For the second year running, Great Bend was the October destination for car and automobilia collectors from around the region and beyond. A diverse selection of around 100 vehicles filled Expo 1 and 2. Hand-picked by co-organizers Chris Froetschner and Chad Ehrlich, the show was intended to appeal to a wide range of potential buyers. They included trucks and cars, anywhere from an entry level project to daily drivers, up to $100,000 vehicles high-point cars. The mix is intentional, Froetschner said. The diversity ensures they don’t end up with a lot of high-end cars they can’t move, and it keeps things interesting.
“This is more of an event than a show. There’s always activity,” Ehrlich said. “A lot of guys will bring their kids, bring their buddies. Often, three or four guys will come together, hang out, drink some beer, eat some barbecue, sometimes they buy something, sometimes they don’t.”
“A lot of these guys grew up with some of these cars too, so it’s nostalgia and history, and it brings them back to their childhood,” Froetschner added. “It depends on what they want to do, what their abilities are, and what their budgets are. Every single person is going to be different.”
One of 17
Both Froetschner and Ehrlich were excited to see what a 1969 Camaro Z-28 owned by Steve Bowe would bring. It is one of only 17 white on white (interior and exterior) of the variety in existence. That morning, it was already bid up to $30,000 before the live auction began. Over 300 bidders were registered online, Froetschner said, and 212 had already been active prior to the start of the live auction. Many of the bids were on a dozen or so of the high-point cars.
Online, pre-bids are taken. Then, when the live auction starts, the format for online bidding changes. Those bidding through the internet choose to either set a maximum bid, or they can interact through audio and video during the live auction and bid through a facilitator.
Steve Bowe bought the Camaro three years ago to restore.
“It was in nice tired condition,” he said. It was all original, inside and out, he explained. “ Like anything, when it gets to be 50 years old, it just gets tired. I took it all apart and redid everything.”
Saturday, with seats covered in plastic and the exterior polished to a gleam, it looked like a dealership display car. It should, Bowe said. He’d only put less than three miles on it since completing the project. A list on the windshield indicated the effort he’d put into ensuring the dates and part numbers matched. It took a lot of homework.
“All the fun is in the fight. Once the fight is over, I’m ready to pass it on,” he said. It’s something he has a lot of experience with, having restored 40-50 cars over the years.
“My dad ran a car lot, and I’ve been a gearhead all my life,” he said. “I bought my first restoration in 1981. It was a Shelby. Now, I do about one each year.”
It happens during his spare time, on the weekends and evenings. “When I get close, my wife just locks the door and I stay out in the shed.”

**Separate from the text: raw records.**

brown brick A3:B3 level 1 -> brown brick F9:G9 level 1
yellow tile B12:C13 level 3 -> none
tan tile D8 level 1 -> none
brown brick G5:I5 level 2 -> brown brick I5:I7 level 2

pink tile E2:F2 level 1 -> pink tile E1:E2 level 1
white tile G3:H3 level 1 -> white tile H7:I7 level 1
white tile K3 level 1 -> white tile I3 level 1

Bowe operates a Chevrolet store in Medicine Lodge. The restorations are his hobby. In addition to the Camaro, he brought four other vehicles to the auction. By the end of the day, three had sold. The Camaro, however, did not.
No reservations
While many of the vehicles had reserves to be met, a fair number of them were marked “no reserve.”
“That means they’re going home with someone at the end of the day,”Ehrlich said. By the time the live auction started Saturday morning, online bidding was already significant.

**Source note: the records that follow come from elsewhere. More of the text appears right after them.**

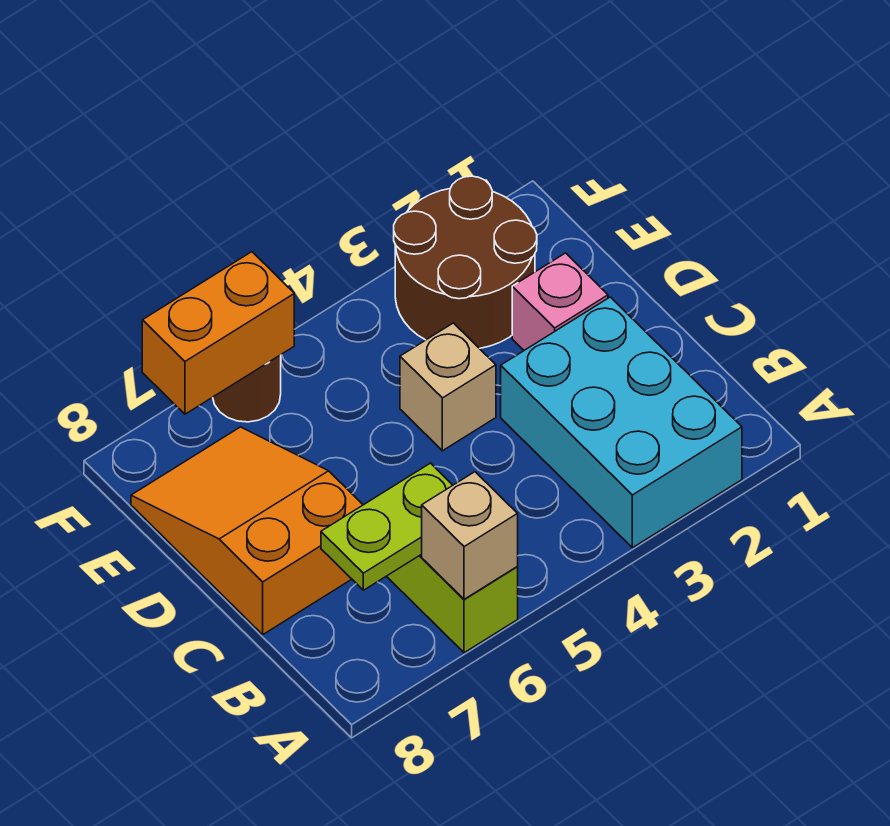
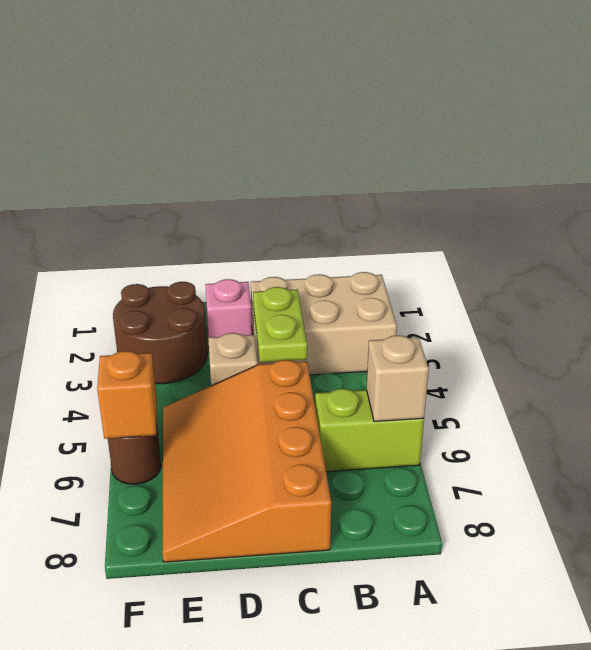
cyan brick A2:C3 level 1 -> tan brick A2:C3 level 1
lime plate B6:B7 level 2 -> lime plate C3:C4 level 2
orange slope C7:E8 level 1 top C -> orange slope C5:E8 level 1 top C
orange brick F6:F7 level 2 -> orange brick F6 level 2

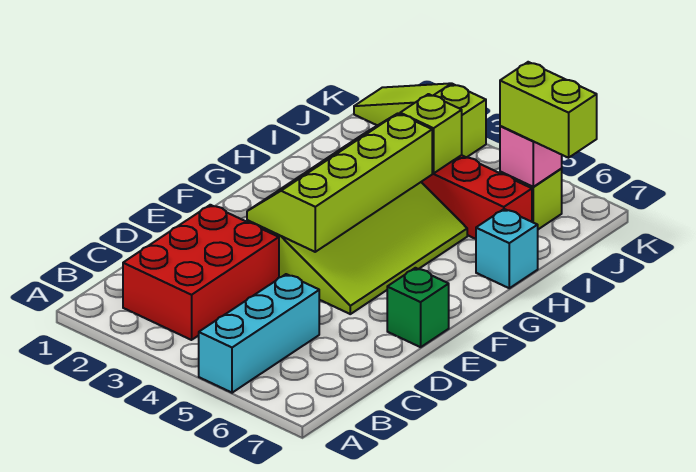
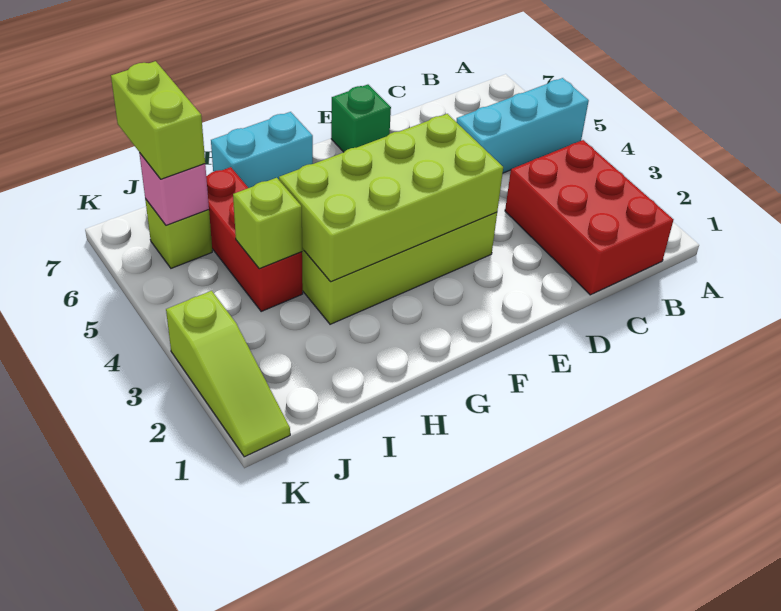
red brick B2:D3 level 1 -> red brick B1:C3 level 1
lime slope E3:H4 level 2 top 4 -> lime brick E3:H4 level 2
cyan brick H7 level 1 -> cyan brick G7:H7 level 1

He pointed to a white Buick with a green “no reserve” sticker on the windshield. That vehicle sold to a bidder in Washington state. Ehrlich said the new owner will arrange for a transport shipping company to deliver it.
As the auction concluded and new owners loaded up their cars on a variety of trailers, Ehrlich and Froetschner were pleased. Attendance was up, with more than 400 people through the door and more than 300 registered online bidders attending. Another key metric was up too. The sell through rate was over 60 percent, a 10-point increase over last year. All signs are pointing up for next year.